## TÂCHES DEMANDÉES
[a] Reproduisez à l'identique, s'il vous plaît, tout ce qui va de "PS : Superbe" jusqu'à "du flétan :-)" dans les commentaires sur le récit de course.
[b] D'après les commentaires sur le récit de course, à quelle heure partait la navette la nuit précédente selon Zucchini ?
[c] Écrivez la suite des commentaires sur le récit de course en partant de leur dernière phrase.

## EXTRAIT SOURCE
------------------------------------------------------------------------

PS : Superbe titre de récit :D Bonne récup'
Commentaire de L Espadon posté le 14-05-2022 à 01:02:24
Merci keaky pour ton commentaire !
Et j'aime beaucoup le coup du flétan :-)
Commentaire de Zucchini posté le 17-05-2022 à 10:31:14
Salut l'espadon! Merci pour ton récit et tes analyses ! Je suis d'accord pour la gestion du sommeil, c'était bien compliqué avec la navette la nuit précédente, à 2h30, pendant 3h dans un bus scolaire. Très clairement c'était un handicap cette histoire! Et comme toi, c'était très difficile de partir de la base vie. J'ai trouvé l'orgueil nécessaire, mais c'était à deux doigts ! Et la période entre 4h et le lever du jour fut un supplice, je fermais les yeux en courant, je baillais, j'avais pas de jus. Le lever du jour à arrangé tout ça d'un coup, la minestrone et les lentilles faisant le reste :) au final je termine en courant tout le long, mais harassé, et 10 jours après, je n'ai pas récupéré le déficit de sommeil !! Bonne récup' à toi
Commentaire de L Espadon posté le 17-05-2022 à 22:51:23
Merci Zucchini, et bravo pour avoir eu le mental de continuer après la base de vie !!!

------------------------------------------------------------------------

## DONNÉES À EXAMINER
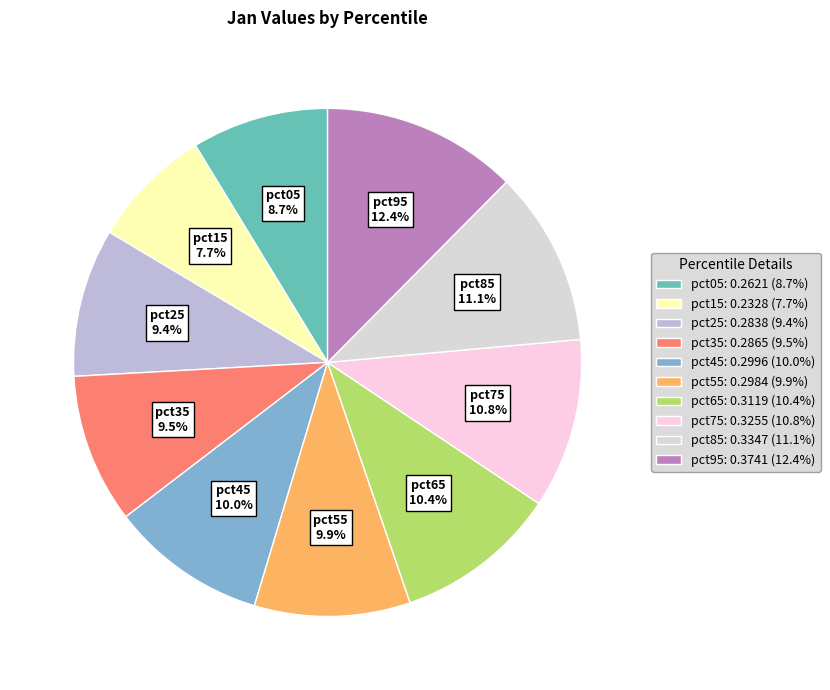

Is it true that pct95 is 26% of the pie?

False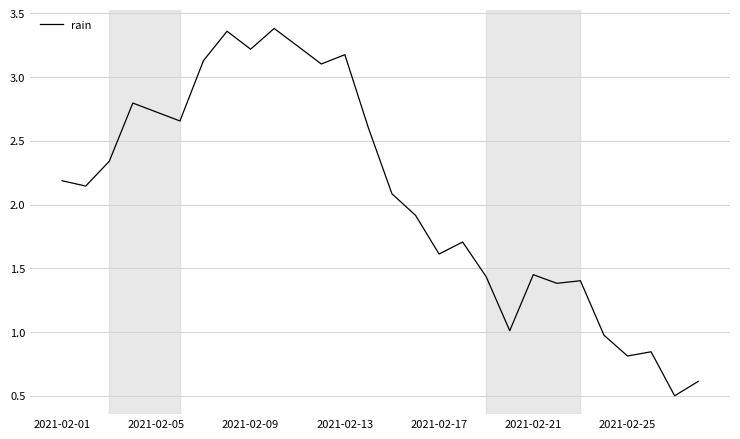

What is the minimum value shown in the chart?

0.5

------------------------------------------------------------------------

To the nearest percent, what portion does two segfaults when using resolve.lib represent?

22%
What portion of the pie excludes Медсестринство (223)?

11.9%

------------------------------------------------------------------------

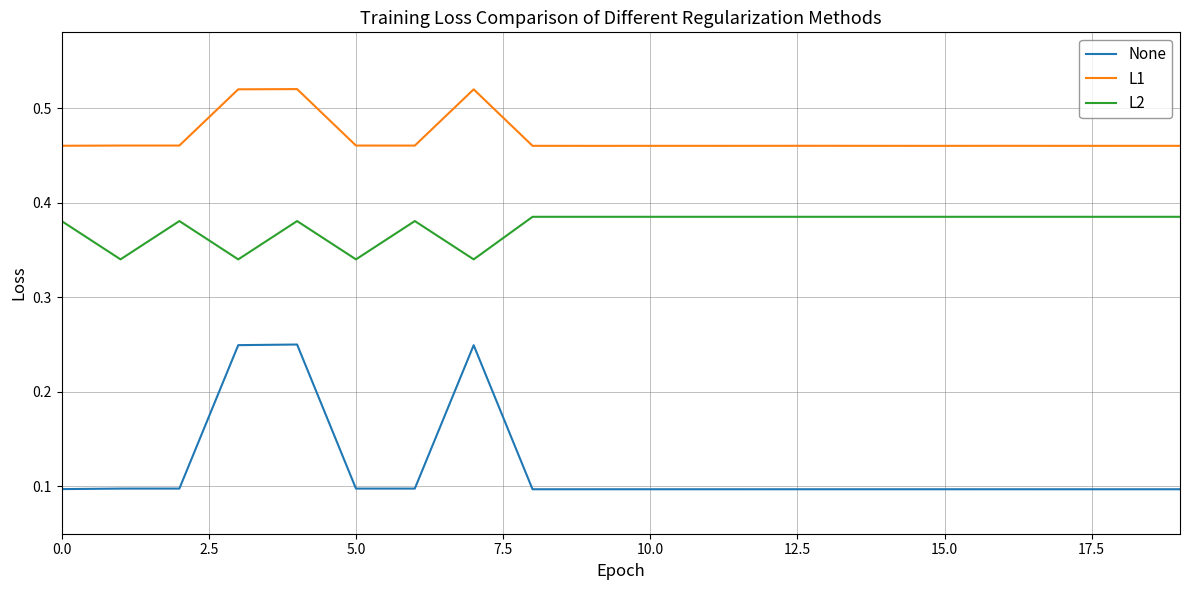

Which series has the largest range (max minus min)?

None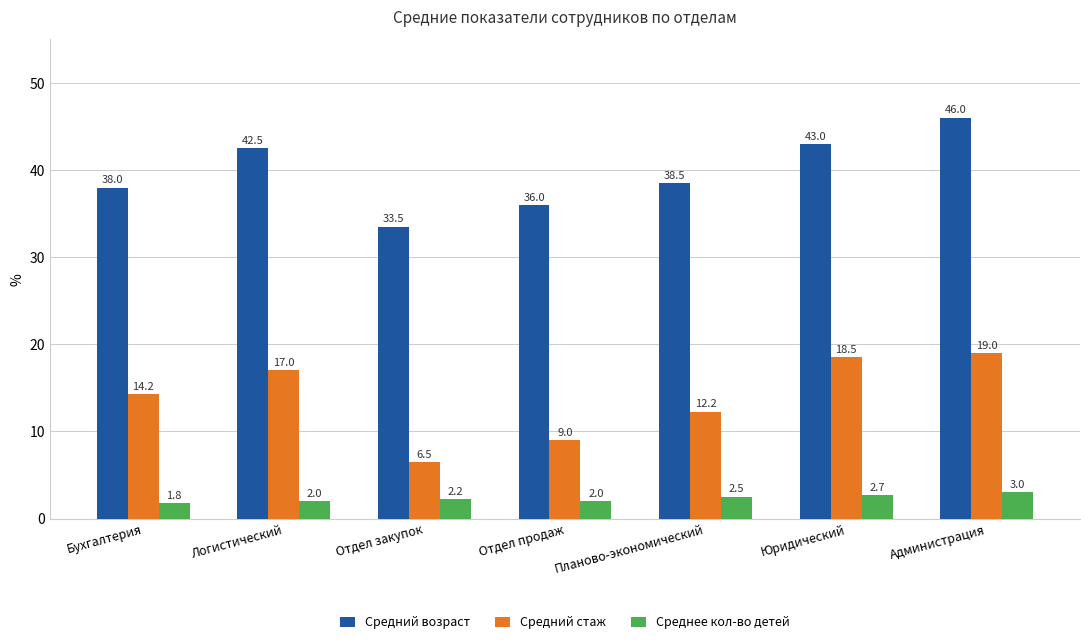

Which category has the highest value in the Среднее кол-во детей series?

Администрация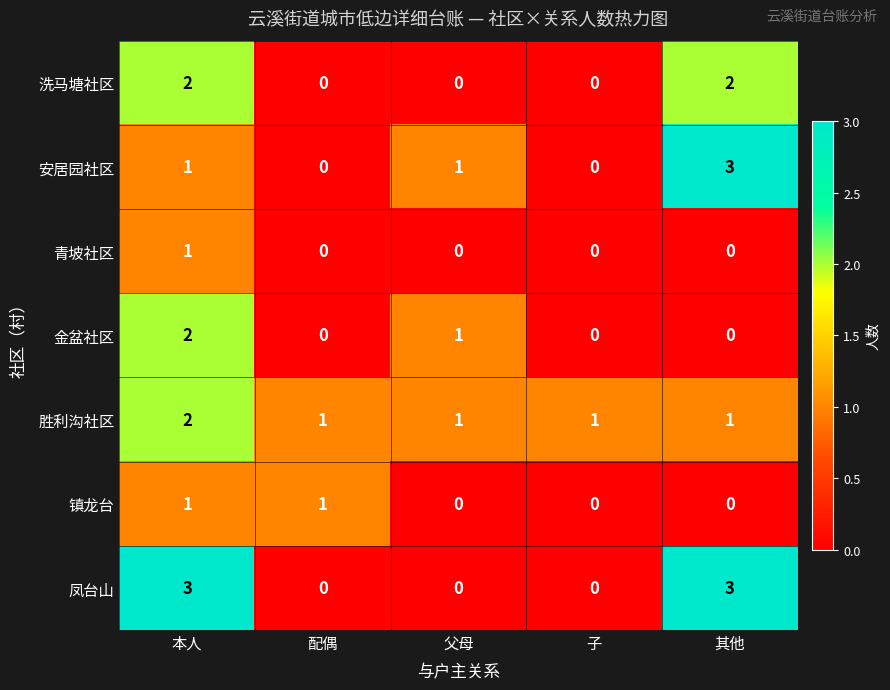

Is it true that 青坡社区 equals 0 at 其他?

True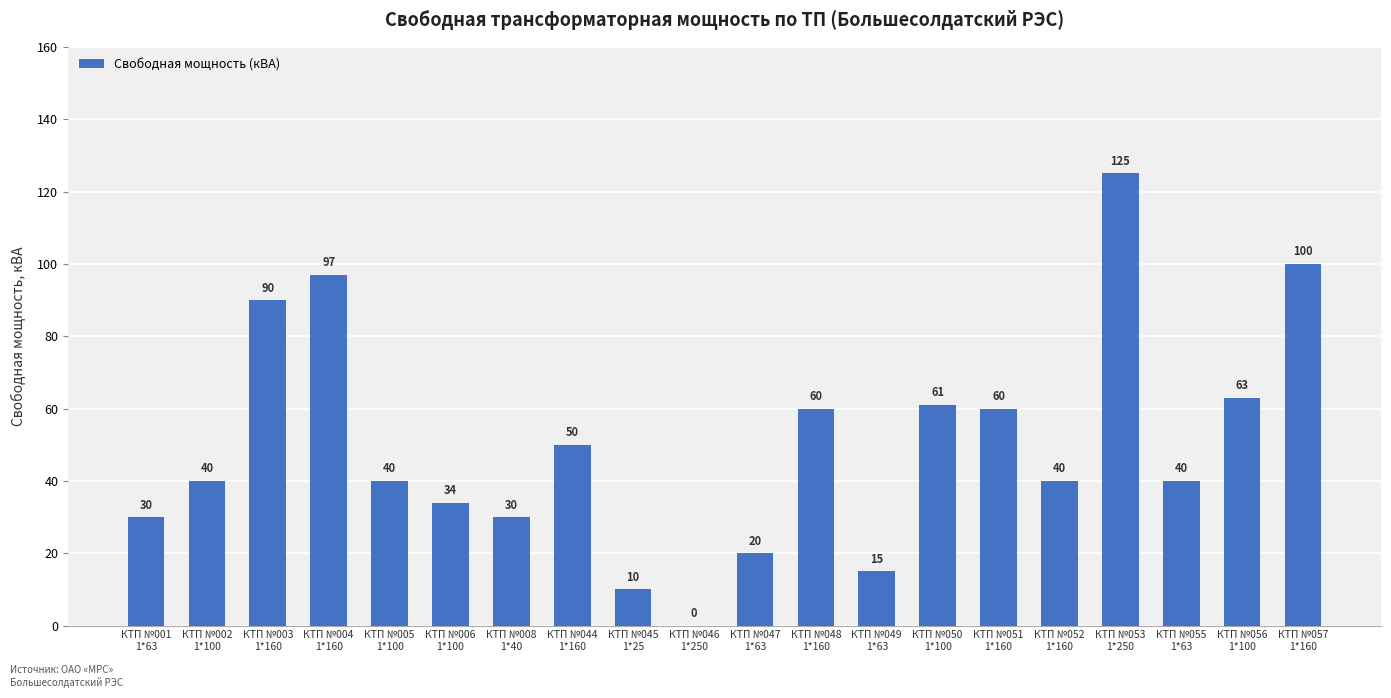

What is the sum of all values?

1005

------------------------------------------------------------------------

## RÉPONSES NUMÉROTÉES
[a]
PS : Superbe titre de récit :D Bonne récup'
Commentaire de L Espadon posté le 14-05-2022 à 01:02:24
Merci keaky pour ton commentaire !
Et j'aime beaucoup le coup du flétan :-)

[b] À 2h30.

[c]
J'espère que tu vas récupérer ; moi ça va plutôt bien car après 2 jours j'avais plus mal aux jambes (le vélo d'appartement en regardant des séries, c'est top pour la récup) ; j'ai même fait une belle séance en côtes mercredi dernier, et j'ai battu mon record perso sur un parcours-type d'une heure près de chez moi dimanche. A+
Commentaire de Zucchini posté le 18-05-2022 à 04:32:25
Décidemment on a pleins de point de commun (en plus d'aimer le poisson :)). Oui, le home trainer, et mieux encore le vélo elliptique sont des alliés de choix pour la récup, pour l'hiver, et même en pleine saison pour varier et éviter les chocs.
Motivé pour prendre ta revanche sur ce TVT en 2023 ??
Moi je crois que oui, pour mieux gérer la distance et la nuit :)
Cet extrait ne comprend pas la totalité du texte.